[Dataset excerpts]
····················

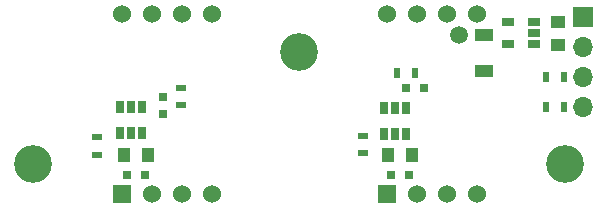
<source format=gbs>
G04 #@! TF.FileFunction,Soldermask,Bot*
%FSLAX46Y46*%
G04 Gerber Fmt 4.6, Leading zero omitted, Abs format (unit mm)*
G04 Created by KiCad (PCBNEW 4.0.6) date Mon Jan  8 21:03:33 2018*
%MOMM*%
%LPD*%
G01*
G04 APERTURE LIST*
%ADD10C,0.100000*%
%ADD11C,3.200000*%
%ADD12R,1.250000X1.000000*%
%ADD13R,1.600000X1.000000*%
%ADD14R,0.800000X0.750000*%
%ADD15R,0.750000X0.800000*%
%ADD16R,1.000000X1.250000*%
%ADD17R,1.700000X1.700000*%
%ADD18O,1.700000X1.700000*%
%ADD19R,0.500000X0.900000*%
%ADD20R,0.900000X0.500000*%
%ADD21C,1.500000*%
%ADD22R,1.060000X0.650000*%
%ADD23R,0.650000X1.060000*%
%ADD24R,1.524000X1.524000*%
%ADD25C,1.524000*%
G04 APERTURE END LIST*
D10*
D11*
X60500000Y-77500000D03*
X83000000Y-68000000D03*
D12*
X104902000Y-65421000D03*
X104902000Y-67421000D03*
D13*
X98679000Y-66572000D03*
X98679000Y-69572000D03*
D14*
X92087000Y-70993000D03*
X93587000Y-70993000D03*
X92305000Y-78359000D03*
X90805000Y-78359000D03*
D15*
X71478000Y-71759000D03*
X71478000Y-73259000D03*
D14*
X69965000Y-78359000D03*
X68465000Y-78359000D03*
D16*
X92551000Y-76708000D03*
X90551000Y-76708000D03*
X70199000Y-76708000D03*
X68199000Y-76708000D03*
D17*
X107061000Y-65024000D03*
D18*
X107061000Y-67564000D03*
X107061000Y-70104000D03*
X107061000Y-72644000D03*
D19*
X105398000Y-72644000D03*
X103898000Y-72644000D03*
X105398000Y-70104000D03*
X103898000Y-70104000D03*
D20*
X88392000Y-76569000D03*
X88392000Y-75069000D03*
D19*
X91302000Y-69715000D03*
X92802000Y-69715000D03*
D20*
X65890000Y-76688000D03*
X65890000Y-75188000D03*
X73002000Y-70997000D03*
X73002000Y-72497000D03*
D21*
X96520000Y-66548000D03*
D22*
X102911000Y-65410000D03*
X102911000Y-66360000D03*
X102911000Y-67310000D03*
X100711000Y-67310000D03*
X100711000Y-65410000D03*
D23*
X92075000Y-74887000D03*
X91125000Y-74887000D03*
X90175000Y-74887000D03*
X90175000Y-72687000D03*
X92075000Y-72687000D03*
X91125000Y-72687000D03*
D24*
X90401000Y-80002000D03*
D25*
X92941000Y-80002000D03*
X95481000Y-80002000D03*
X98021000Y-80002000D03*
X98021000Y-64762000D03*
X95481000Y-64762000D03*
X92941000Y-64762000D03*
X90401000Y-64762000D03*
D23*
X69718000Y-74803000D03*
X68768000Y-74803000D03*
X67818000Y-74803000D03*
X67818000Y-72603000D03*
X69718000Y-72603000D03*
X68768000Y-72603000D03*
D24*
X67970400Y-79997300D03*
D25*
X70510400Y-79997300D03*
X73050400Y-79997300D03*
X75590400Y-79997300D03*
X75590400Y-64757300D03*
X73050400Y-64757300D03*
X70510400Y-64757300D03*
X67970400Y-64757300D03*
D11*
X105500000Y-77500000D03*
M02*

</source>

····················

**Task goal**
Pictures stay out; reproduce every line of the records exactly.

**Exercise result**
<source format=gbs>
G04 #@! TF.FileFunction,Soldermask,Bot*
%FSLAX46Y46*%
G04 Gerber Fmt 4.6, Leading zero omitted, Abs format (unit mm)*
G04 Created by KiCad (PCBNEW 4.0.6) date Mon Jan  8 21:03:33 2018*
%MOMM*%
%LPD*%
G01*
G04 APERTURE LIST*
%ADD10C,0.100000*%
%ADD11C,3.200000*%
%ADD12R,1.250000X1.000000*%
%ADD13R,1.600000X1.000000*%
%ADD14R,0.800000X0.750000*%
%ADD15R,0.750000X0.800000*%
%ADD16R,1.000000X1.250000*%
%ADD17R,1.700000X1.700000*%
%ADD18O,1.700000X1.700000*%
%ADD19R,0.500000X0.900000*%
%ADD20R,0.900000X0.500000*%
%ADD21C,1.500000*%
%ADD22R,1.060000X0.650000*%
%ADD23R,0.650000X1.060000*%
%ADD24R,1.524000X1.524000*%
%ADD25C,1.524000*%
G04 APERTURE END LIST*
D10*
D11*
X60500000Y-77500000D03*
X83000000Y-68000000D03*
D12*
X104902000Y-65421000D03*
X104902000Y-67421000D03*
D13*
X98679000Y-66572000D03*
X98679000Y-69572000D03*
D14*
X92087000Y-70993000D03*
X93587000Y-70993000D03*
X92305000Y-78359000D03*
X90805000Y-78359000D03*
D15*
X71478000Y-71759000D03*
X71478000Y-73259000D03*
D14*
X69965000Y-78359000D03*
X68465000Y-78359000D03*
D16*
X92551000Y-76708000D03*
X90551000Y-76708000D03*
X70199000Y-76708000D03*
X68199000Y-76708000D03*
D17*
X107061000Y-65024000D03*
D18*
X107061000Y-67564000D03*
X107061000Y-70104000D03*
X107061000Y-72644000D03*
D19*
X105398000Y-72644000D03*
X103898000Y-72644000D03*
X105398000Y-70104000D03*
X103898000Y-70104000D03*
D20*
X88392000Y-76569000D03*
X88392000Y-75069000D03*
D19*
X91302000Y-69715000D03*
X92802000Y-69715000D03*
D20*
X65890000Y-76688000D03*
X65890000Y-75188000D03*
X73002000Y-70997000D03*
X73002000Y-72497000D03*
D21*
X96520000Y-66548000D03*
D22*
X102911000Y-65410000D03*
X102911000Y-66360000D03*
X102911000Y-67310000D03*
X100711000Y-67310000D03*
X100711000Y-65410000D03*
D23*
X92075000Y-74887000D03*
X91125000Y-74887000D03*
X90175000Y-74887000D03*
X90175000Y-72687000D03*
X92075000Y-72687000D03*
X91125000Y-72687000D03*
D24*
X90401000Y-80002000D03*
D25*
X92941000Y-80002000D03*
X95481000Y-80002000D03*
X98021000Y-80002000D03*
X98021000Y-64762000D03*
X95481000Y-64762000D03*
X92941000Y-64762000D03*
X90401000Y-64762000D03*
D23*
X69718000Y-74803000D03*
X68768000Y-74803000D03*
X67818000Y-74803000D03*
X67818000Y-72603000D03*
X69718000Y-72603000D03*
X68768000Y-72603000D03*
D24*
X67970400Y-79997300D03*
D25*
X70510400Y-79997300D03*
X73050400Y-79997300D03*
X75590400Y-79997300D03*
X75590400Y-64757300D03*
X73050400Y-64757300D03*
X70510400Y-64757300D03*
X67970400Y-64757300D03*
D11*
X105500000Y-77500000D03*
M02*

</source>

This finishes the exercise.